Pozitron emisyon tomografi (PET), insan vücudundaki organlar ve metabolizmalarının görüntülenmesini sağlayan bir radyoizotop görüntüleme tekniğidir.[1] Günümüzde, PET/BT onkolojik hastalarda evrelemede, akciğer, meme, baş-boyun, lenfoma, melanoma ve gastrointestinal malignitelerin takibinde yaygın olarak kullanılmaktadır. [2] F-18 florodeoksiglukoz (FDG) PET/BT yüksek doğruluğu nedeniyle birçok malignite için primer lezyonun ayırıcı tanısında, hastalığın evrelemesi ve tedaviye yanıtın değerlendirilmesinde, giderek artan sayılarda kullanılmaktadır. F-18 florodeoksiglukoz ile yapılan PET ile birçok malignite türünde; primer lezyonun tespiti ve değerlendirmesi, hastalığın evrelemesi ve tedaviye yanıtın değerlendirilmesi yüksek doğrulukla yapılabilmektedir. Bilgisayarlı tomografi (BT) ise X-ışını kullanan tomografik görüntüleme tekniğidir ve anatomik görüntü oluşturarak, morfolojik ve anatomik yapıları, yüksek rezolüsyonla, tümörün lokalizasyon, uzanım ve karakterizasyonunu belirlemede yardımcı olur.[2] BT ve PET tek bir hasta yatağı içeren birleşik bir sistemdir ve BT tarama, PET tarama ya da her ikisini de yapabilir. Eğer bir hasta iki tarama arasında hareket etmez ise rekonstrükte edilmiş (yeniden oluşturulmuş) PET ve BT görüntüleri uzaysal olarak birleştirilebilir. Bu özellik PET taramalarında tanısal doğruluğu özellikle malign hastalığın evrelendirilmesinde %91'den %98'e çıkarmıştır.

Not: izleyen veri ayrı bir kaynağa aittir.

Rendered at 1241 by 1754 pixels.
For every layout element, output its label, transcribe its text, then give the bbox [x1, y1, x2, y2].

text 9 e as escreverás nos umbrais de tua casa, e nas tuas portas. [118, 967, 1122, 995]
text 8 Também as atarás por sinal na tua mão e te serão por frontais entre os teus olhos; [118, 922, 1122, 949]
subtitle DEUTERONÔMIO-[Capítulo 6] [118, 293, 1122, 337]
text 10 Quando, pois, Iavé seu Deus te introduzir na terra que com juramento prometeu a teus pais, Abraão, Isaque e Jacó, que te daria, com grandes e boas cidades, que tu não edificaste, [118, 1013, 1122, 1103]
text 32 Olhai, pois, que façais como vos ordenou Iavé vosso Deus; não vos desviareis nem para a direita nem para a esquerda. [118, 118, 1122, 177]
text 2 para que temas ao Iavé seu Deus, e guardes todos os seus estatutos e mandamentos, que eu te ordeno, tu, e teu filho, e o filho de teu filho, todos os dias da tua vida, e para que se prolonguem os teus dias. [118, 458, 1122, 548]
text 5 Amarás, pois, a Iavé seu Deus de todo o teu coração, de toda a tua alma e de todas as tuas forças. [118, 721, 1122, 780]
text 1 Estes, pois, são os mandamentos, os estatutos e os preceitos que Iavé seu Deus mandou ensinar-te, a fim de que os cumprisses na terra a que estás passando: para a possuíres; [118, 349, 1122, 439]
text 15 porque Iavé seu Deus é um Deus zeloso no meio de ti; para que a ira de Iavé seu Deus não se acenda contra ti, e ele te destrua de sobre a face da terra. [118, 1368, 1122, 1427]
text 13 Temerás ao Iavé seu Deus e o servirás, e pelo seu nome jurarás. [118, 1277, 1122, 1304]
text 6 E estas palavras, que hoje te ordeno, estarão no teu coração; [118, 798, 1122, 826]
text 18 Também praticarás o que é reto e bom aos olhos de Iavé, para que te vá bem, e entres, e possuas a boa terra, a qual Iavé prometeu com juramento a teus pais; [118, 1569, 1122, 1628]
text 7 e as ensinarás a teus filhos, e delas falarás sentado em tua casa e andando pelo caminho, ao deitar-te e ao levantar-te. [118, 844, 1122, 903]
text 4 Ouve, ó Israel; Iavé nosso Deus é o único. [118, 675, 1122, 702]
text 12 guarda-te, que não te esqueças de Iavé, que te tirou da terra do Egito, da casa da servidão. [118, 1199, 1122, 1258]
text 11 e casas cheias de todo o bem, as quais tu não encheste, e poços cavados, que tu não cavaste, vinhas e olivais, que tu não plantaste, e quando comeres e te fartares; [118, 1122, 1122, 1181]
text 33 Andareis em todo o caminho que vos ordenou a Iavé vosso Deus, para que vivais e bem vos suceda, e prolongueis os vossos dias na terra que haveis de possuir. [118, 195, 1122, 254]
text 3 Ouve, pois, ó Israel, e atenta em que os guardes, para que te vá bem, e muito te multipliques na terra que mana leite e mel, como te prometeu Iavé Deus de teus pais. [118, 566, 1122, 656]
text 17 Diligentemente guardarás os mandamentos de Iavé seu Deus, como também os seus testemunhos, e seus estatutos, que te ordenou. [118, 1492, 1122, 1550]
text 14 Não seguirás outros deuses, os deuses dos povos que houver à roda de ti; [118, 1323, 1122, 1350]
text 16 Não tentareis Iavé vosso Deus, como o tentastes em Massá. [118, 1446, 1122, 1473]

Ayrıca PET/BT görüntülemede BT atenüasyon düzeltmesi transmisyon atenüasyon düzeltmesinden daha hızlıdır. Bunun yanında BT ile atenüasyon düzeltmesinin PET/BT görüntülerinde artefakt oluşturma gibi dezavantajıda vardır.[2,3] Cihazın PET ve BT kompanentinden kaynaklanan bu artefaktlar yöntemin başarısını etkilemektedir. Bu çalışmada karşılaşılan artefaktları tanımlanıp, görüntü kalitesine olan etkileri incelendi.

Pozitron Emisyon Tomografi/BT Sistemi ve Konfigürasyonu
Pozitron emisyon tomografi/BT cihazlarında PET ve BT tomografileri aynı ana gövde içerisinde tek hasta yatağı içeren birleşik bir sistemdir (Şekil 1). Cihazın önünde BT, arkasında PET bulunmaktadır.[3] PET/BT cihazı ana gövdesi genellikle yaklaşık 100 cm aksiyel uzunlukta ve iç çapı 70 cm'dir. Çapının geniş olması kilolu hastaların görüntülenmesine olanak sağlar. BT tarayıcıları, aksiyel ya da helikal kayıt modlarda ve farklı dönme hızlarında iki ya da çok kesitli olabilir. İlk PET tarayıcılarında Na(Tl) kristali kullanılmış daha sonra Bizmut Germinat Oksit (BGO), Gadolinyum Oksiortosilikat (GSO) ve Lütesyum Oksiortosilikat (LSO) gibi yüksek yoğunluklu ve etkin atomik malzemeler PET için tercih edilen dedektörler olarak ortaya çıkmıştır.[3-5]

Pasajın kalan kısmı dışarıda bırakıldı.